Without the pictures, repeat all of the data exactly as it appears below.

- **Items listed in a dataset**:
..............................
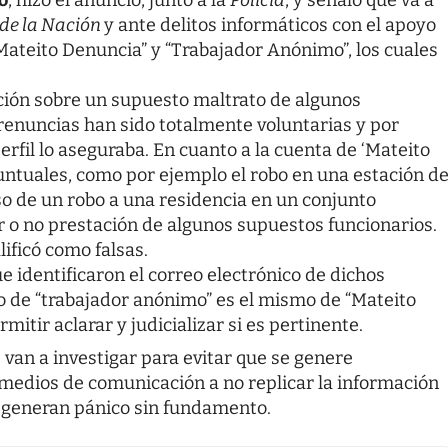
 de la Nación
y ante delitos informáticos con el apoyo
“Mateito Denuncia” y “Trabajador Anónimo”, los cuales
ación sobre un supuesto maltrato de algunos
 renuncias han sido totalmente voluntarias y por
erfil lo aseguraba. En cuanto a la cuenta de ‘Mateito
puntuales, como por ejemplo el robo en una estación d
caso de un robo a una residencia en un conjunto
cor o no prestación de algunos supuestos funcionarios.
lificó como falsas.
e identificaron el correo electrónico de dichos
co de “trabajador anónimo” es el mismo de “Mateito
itir aclarar y judicializar si es pertinente.
 van a investigar para evitar que se genere
 medios de comunicación a no replicar la información
 generan pánico sin fundamento.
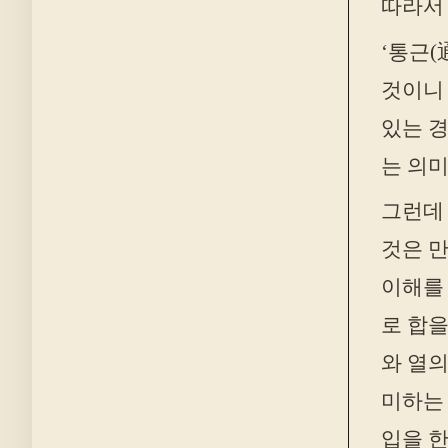
따라서 
‘통근(
것이니 
있는 경
는 의
그런데 
것은 
이해를 
로 합을
와 열의
미하는
입을 한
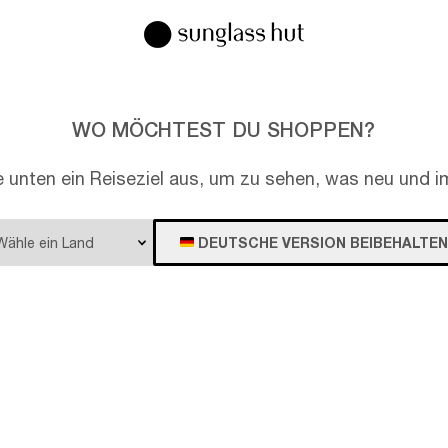
WO MÖCHTEST DU SHOPPEN?
e unten ein Reiseziel aus, um zu sehen, was neu und im
DEUTSCHE VERSION BEIBEHALTEN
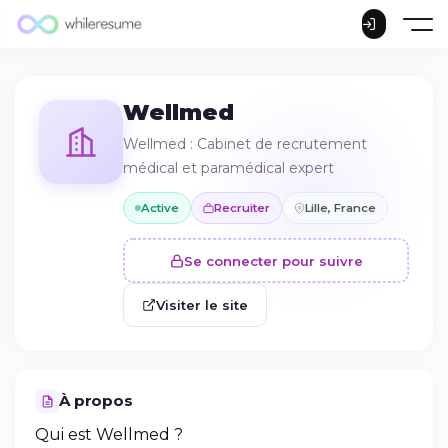
Wellmed
Wellmed : Cabinet de recrutement
médical et paramédical expert
Active
Recruiter
Lille, France
Se connecter pour suivre
Visiter le site
À propos
Qui est Wellmed ?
..............................
- **Response area**:
 de la Nación
y ante delitos informáticos con el apoyo
“Mateito Denuncia” y “Trabajador Anónimo”, los cuales
ación sobre un supuesto maltrato de algunos
 renuncias han sido totalmente voluntarias y por
erfil lo aseguraba. En cuanto a la cuenta de ‘Mateito
puntuales, como por ejemplo el robo en una estación d
caso de un robo a una residencia en un conjunto
cor o no prestación de algunos supuestos funcionarios.
lificó como falsas.
e identificaron el correo electrónico de dichos
co de “trabajador anónimo” es el mismo de “Mateito
itir aclarar y judicializar si es pertinente.
 van a investigar para evitar que se genere
 medios de comunicación a no replicar la información
 generan pánico sin fundamento.
따라서 
‘통근(
것이니 
있는 경
는 의
그런데 
것은 
이해를 
로 합을
와 열의
미하는
입을 한
WO MÖCHTEST DU SHOPPEN?
e unten ein Reiseziel aus, um zu sehen, was neu und im
DEUTSCHE VERSION BEIBEHALTEN
Wellmed
Wellmed : Cabinet de recrutement
médical et paramédical expert
Active
Recruiter
Lille, France
Se connecter pour suivre
Visiter le site
À propos
Qui est Wellmed ?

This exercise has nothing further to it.